■ WHAT TO DO ■
Pick up the CNN course notes below where they stop, and write the next part of them.

■ DOCUMENT EXCERPT ■
::::
DLS 4: CNN

Some notes of DL Specialization Course by Yunhao Cao(Github@ToiletCommander)

👉

Note: This note has content including week 1-4 (version as of 2022/2/17)

This work is licensed under a Creative Commons Attribution-NonCommercial-ShareAlike 4.0 International License.

Acknowledgements: Some of the resources(images, animations) are taken from:

Andrew Ng and DeepLearning.AI’s Deep Learning Specialization Course Track

articles on towardsdatascience.com

images from google image search(from other online sources)

Since this article is not for commercial use, please let me know if you would like your resource taken off from here by creating an issue on my github repository.

Last updated: 2022/3/25 13:25 PST

Basic Operations

Convolution Operation

Each Convolution Filter consists of (kernel_size * kernel_size * num_channels), so the output size is determined by the number of filters in the given layer.

Also note that there’s a notion of “stride” and “padding”.
::::
■ LISTED ENTRIES ■
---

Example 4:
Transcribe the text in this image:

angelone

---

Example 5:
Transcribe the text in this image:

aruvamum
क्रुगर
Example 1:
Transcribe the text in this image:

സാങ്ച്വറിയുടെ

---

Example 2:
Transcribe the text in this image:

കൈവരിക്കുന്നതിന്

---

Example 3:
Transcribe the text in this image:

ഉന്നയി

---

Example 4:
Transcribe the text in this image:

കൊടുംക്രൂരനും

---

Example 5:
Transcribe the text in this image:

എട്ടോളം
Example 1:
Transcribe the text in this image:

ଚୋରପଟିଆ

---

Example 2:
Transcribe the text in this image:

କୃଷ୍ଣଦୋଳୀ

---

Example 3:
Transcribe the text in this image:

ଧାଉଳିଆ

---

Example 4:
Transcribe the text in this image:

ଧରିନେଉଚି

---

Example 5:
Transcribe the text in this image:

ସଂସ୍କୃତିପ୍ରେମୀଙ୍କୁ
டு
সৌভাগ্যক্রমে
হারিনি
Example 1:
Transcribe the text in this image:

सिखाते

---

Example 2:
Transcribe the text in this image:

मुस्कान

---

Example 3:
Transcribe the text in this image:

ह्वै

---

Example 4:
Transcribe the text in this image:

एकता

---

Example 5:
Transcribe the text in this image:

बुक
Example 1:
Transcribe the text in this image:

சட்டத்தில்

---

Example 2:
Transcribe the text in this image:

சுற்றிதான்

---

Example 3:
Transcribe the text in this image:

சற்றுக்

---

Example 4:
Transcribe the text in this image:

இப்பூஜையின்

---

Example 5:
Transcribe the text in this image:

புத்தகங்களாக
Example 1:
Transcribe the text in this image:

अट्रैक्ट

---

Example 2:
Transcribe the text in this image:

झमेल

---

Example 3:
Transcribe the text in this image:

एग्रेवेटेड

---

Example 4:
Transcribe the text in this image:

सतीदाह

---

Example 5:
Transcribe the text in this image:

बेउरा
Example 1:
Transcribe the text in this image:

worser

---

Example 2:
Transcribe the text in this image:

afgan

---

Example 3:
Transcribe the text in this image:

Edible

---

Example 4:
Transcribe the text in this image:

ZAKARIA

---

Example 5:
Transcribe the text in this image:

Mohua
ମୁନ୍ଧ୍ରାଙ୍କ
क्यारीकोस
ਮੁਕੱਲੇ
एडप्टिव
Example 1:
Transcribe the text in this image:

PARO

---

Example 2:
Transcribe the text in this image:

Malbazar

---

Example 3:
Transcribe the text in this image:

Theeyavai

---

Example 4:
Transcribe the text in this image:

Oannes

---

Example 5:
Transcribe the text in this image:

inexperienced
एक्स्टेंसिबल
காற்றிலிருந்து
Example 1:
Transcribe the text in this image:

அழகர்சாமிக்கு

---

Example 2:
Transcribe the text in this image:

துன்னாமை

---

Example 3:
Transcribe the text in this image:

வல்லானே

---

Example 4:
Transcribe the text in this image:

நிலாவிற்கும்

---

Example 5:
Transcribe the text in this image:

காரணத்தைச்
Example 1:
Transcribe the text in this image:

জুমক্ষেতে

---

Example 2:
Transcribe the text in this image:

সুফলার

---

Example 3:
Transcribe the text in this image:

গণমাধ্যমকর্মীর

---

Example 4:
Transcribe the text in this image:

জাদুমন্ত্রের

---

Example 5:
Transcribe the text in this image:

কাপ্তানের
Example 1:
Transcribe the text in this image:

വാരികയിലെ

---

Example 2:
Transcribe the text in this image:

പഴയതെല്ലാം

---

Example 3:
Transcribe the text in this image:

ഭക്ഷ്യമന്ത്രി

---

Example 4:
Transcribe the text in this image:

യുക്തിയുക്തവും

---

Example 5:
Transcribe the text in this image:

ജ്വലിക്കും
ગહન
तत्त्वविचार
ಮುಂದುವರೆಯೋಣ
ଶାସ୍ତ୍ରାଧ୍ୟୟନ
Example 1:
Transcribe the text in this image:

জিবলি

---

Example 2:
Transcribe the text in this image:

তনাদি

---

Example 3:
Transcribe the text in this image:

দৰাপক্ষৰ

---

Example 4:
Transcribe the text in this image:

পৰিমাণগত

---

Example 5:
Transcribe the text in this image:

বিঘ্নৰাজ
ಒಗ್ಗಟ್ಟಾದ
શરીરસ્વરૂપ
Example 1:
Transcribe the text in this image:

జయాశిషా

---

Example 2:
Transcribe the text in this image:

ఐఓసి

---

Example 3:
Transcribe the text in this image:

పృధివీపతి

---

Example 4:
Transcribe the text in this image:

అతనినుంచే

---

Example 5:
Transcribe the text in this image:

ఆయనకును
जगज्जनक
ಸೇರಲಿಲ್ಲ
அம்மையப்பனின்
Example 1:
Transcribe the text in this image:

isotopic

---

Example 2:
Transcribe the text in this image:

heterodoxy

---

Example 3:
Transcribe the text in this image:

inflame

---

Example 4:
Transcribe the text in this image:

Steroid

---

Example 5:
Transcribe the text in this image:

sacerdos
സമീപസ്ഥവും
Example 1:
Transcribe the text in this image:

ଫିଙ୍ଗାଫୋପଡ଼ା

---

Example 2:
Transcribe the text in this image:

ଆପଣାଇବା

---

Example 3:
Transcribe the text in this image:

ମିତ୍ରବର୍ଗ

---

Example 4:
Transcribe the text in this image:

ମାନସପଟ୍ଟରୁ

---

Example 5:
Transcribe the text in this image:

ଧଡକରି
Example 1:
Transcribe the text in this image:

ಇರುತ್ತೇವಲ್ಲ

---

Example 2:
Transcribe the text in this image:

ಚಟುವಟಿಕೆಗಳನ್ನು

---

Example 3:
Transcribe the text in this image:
::::
■ FINAL ANSWER ■
Having padding = 1 means the original input will be padded with 1 unit of “0”s on each side, so assume that the original image is w*h*c, the padded image would be (w+2)*(h+2)*c

Paddings:

Same ⇒ Produces an output that matches w*h of the input, regardless of the kernel size of the filters

Valid ⇒ No Padding

One by one convolution(pointwise convolution)

A way to control feature numbers

think about a convolution layer n filters of a $1 \times 1$ kernel size with a stride of $(1,1)$ . This would mean that the layer preserves w*h, but changes c ⇒ n

Pooling Layers(Max Pooling / Average Pooling)

Similar to Convlution layer, the pooling layers also have a parameter on kernel size, stride, and padding(although padding is usually not used).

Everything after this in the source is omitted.